** DOCUMENT PASSAGE **
<<<<

7. Arbitration and Equitable Relief.
(a) Disputes. Except as provided in Section 7(c) below, the Company
and the Executive agree that any dispute or controversy arising under or in
conjunction with this Agreement will be settled exclusively by arbitration in
San Francisco, California. The Company and the Executive will share equally the
expense of the arbitration. Any claim for arbitration shall be filed in writing
with the arbitrator selected by both Parties within three business days after
either party has notified the other in writing that it desires a dispute between
them to be settled by arbitration. In the event the Parties cannot agree on such
arbitrator within such three-day period, each party will select an arbitrator
and inform the other party in writing of such arbitrator's name and address
within two business days after the end of such three-day period and the two
arbitrators so selected will as soon thereafter as possible select a third
arbitrator; provided, however, that in the event of a failure by either party to
select an arbitrator and notify the other party of such selection within the
time period provided above, the arbitrator selected by the other party will be
the sole arbitrator of the dispute. The arbitration hearing will be held within
seven days (or as soon thereafter as possible) after the selection of the
arbitrator. Hearing procedures which will expedite the hearing may be ordered at
the arbitrator's discretion and the arbitrator may close the hearing in his or
her discretion after determining that he/she has heard sufficient evidence. The
decision of the arbitrator will be issued as expeditiously as possible and in no
event later than five business days after the hearing and the decision will be
binding upon the parties and judgment in accordance with that decision may be
entered in any court having jurisdiction therefore.

>>>>

** DIRECTIVE 1 **
In the arbitration clause, where must disputes be settled by arbitration?
** DIRECTIVE 2 **
Rewrite the arbitration clause's paragraph beginning "(a) Disputes." as a short list that keeps its main facts.
** DIRECTIVE 3 **
Write the next part of the arbitration clause, continuing after its final sentence.
The data after this point are separate from the arbitration clause.

** RECORDED DATA **

<<<<

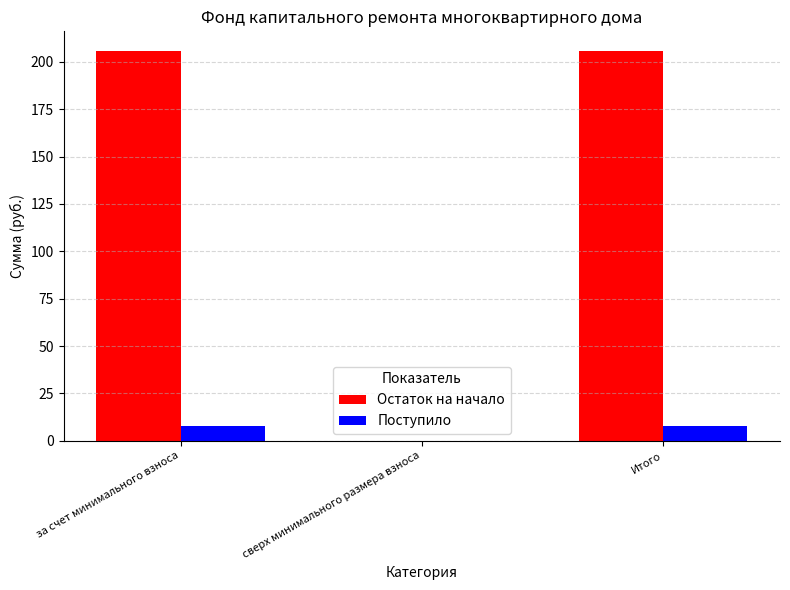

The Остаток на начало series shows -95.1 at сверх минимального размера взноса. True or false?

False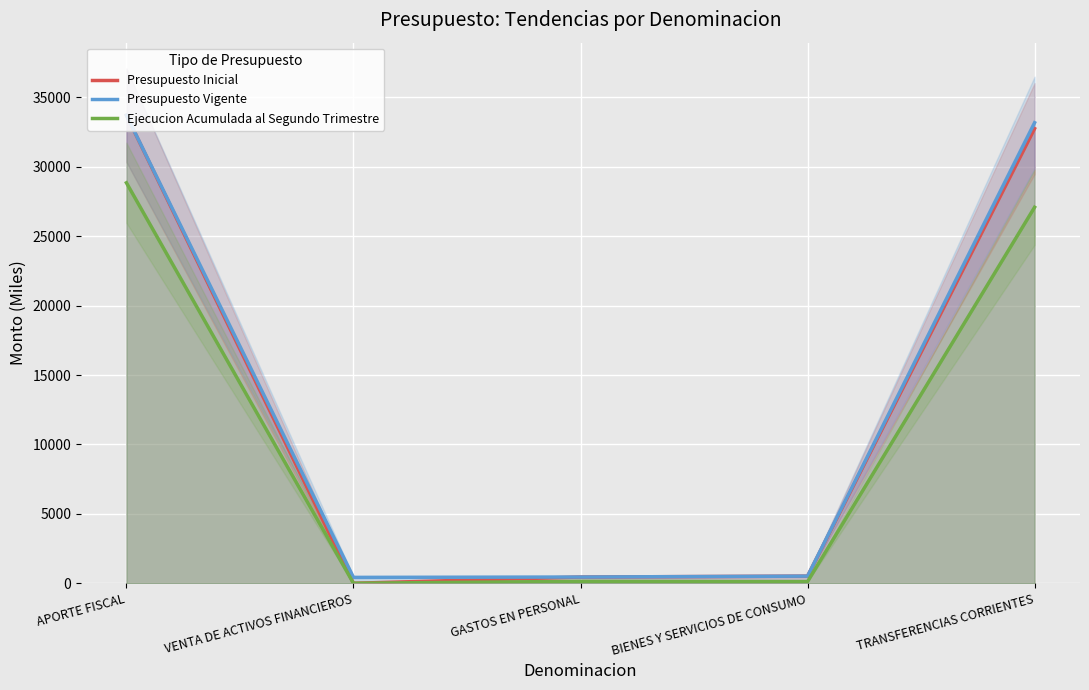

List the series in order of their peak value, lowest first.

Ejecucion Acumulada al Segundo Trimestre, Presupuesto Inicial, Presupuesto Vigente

>>>>

** WRITTEN RESPONSE 1 **
In San Francisco, California.

** WRITTEN RESPONSE 2 **
- Except as provided in Section 7(c), any dispute under or in conjunction with the Agreement is settled only by arbitration in San Francisco, California.
- The Company and the Executive share the cost of arbitration equally.
- A claim is filed in writing with an arbitrator chosen by both Parties within three business days after either party gives written notice that it wants arbitration.
- If the Parties can't agree on an arbitrator in those three days, each party picks one and notifies the other in writing within two business days. Those two arbitrators then pick a third as soon as possible.
- If a party fails to pick and give notice in time, the other party's arbitrator becomes the sole arbitrator.
- The hearing takes place within seven days after the arbitrator is selected, or as soon as possible after that.
- The arbitrator may order procedures that speed up the hearing and may close it once enough evidence has been heard.
- The decision comes out no later than five business days after the hearing. It binds both parties, and any court with jurisdiction may enter judgment on it.

** WRITTEN RESPONSE 3 **
(b) Consent to Personal Jurisdiction. The arbitrator(s) will apply
California law to the merits of any dispute or claim, without deference to
conflicts of law rules. Executive hereby consents to the personal jurisdiction
of the state and federal courts located in California for any action or
proceeding arising from or relating to this Agreement or relating to any
arbitration in which the parties are participants.
(c) Equitable Relief. The parties may apply to any court of competent
jurisdiction for a temporary restraining order, preliminary injunction, or other
interim or conservatory relief as necessary, without breach of this arbitration
agreement and without abridgment of the powers of the arbitrator.
(d) Acknowledgment. EXECUTIVE HAS READ AND UNDERSTANDS THIS
AGREEMENT, WHICH DISCUSSES ARBITRATION. EXECUTIVE UNDERSTANDS THAT BY SIGNING
THIS AGREEMENT, EXECUTIVE AGREES TO SUBMIT ANY CLAIMS ARISING OUT OF, RELATING
TO, OR IN CONNECTION WITH THIS AGREEMENT, OR THE INTERPRETATION, VALIDITY,
CONSTRUCTION, PERFORMANCE, BREACH OR TERMINATION THEREOF, TO BINDING
ARBITRATION, EXCEPT AS PROVIDED IN SECTION 7(c), AND THAT THIS ARBITRATION
CLAUSE CONSTITUTES A WAIVER OF EXECUTIVE'S RIGHT TO A JURY TRIAL AND RELATES TO
THE RESOLUTION OF ALL DISPUTES RELATING TO ALL ASPECTS OF THE RELATIONSHIP
BETWEEN THE PARTIES.
8. Governing Law. This Agreement will be governed by the internal
substantive laws, but not the choice of law rules, of the State of California.
9. Attorney's Fees. In any action brought by one of the parties to
enforce or interpret the provisions of this Agreement, the prevailing party will
be entitled to reasonable attorney's fees, in addition to any other relief to
which that party may be entitled under this Agreement. The Company shall pay for
50% of Executive's reasonable legal fees incurred prior to the Effective Date
with respect to the review and negotiation of this Agreement (up to a maximum
total fee limit of $10,000 and where the Company's portion would be no greater
than $5,000). Executive shall submit invoices for any such legal fees to the
Company and such invoices shall provide sufficient documentation of the work
performed without violating client confidences. Any legal fees in excess of
$10,000 shall entirely be the responsibility of the Executive.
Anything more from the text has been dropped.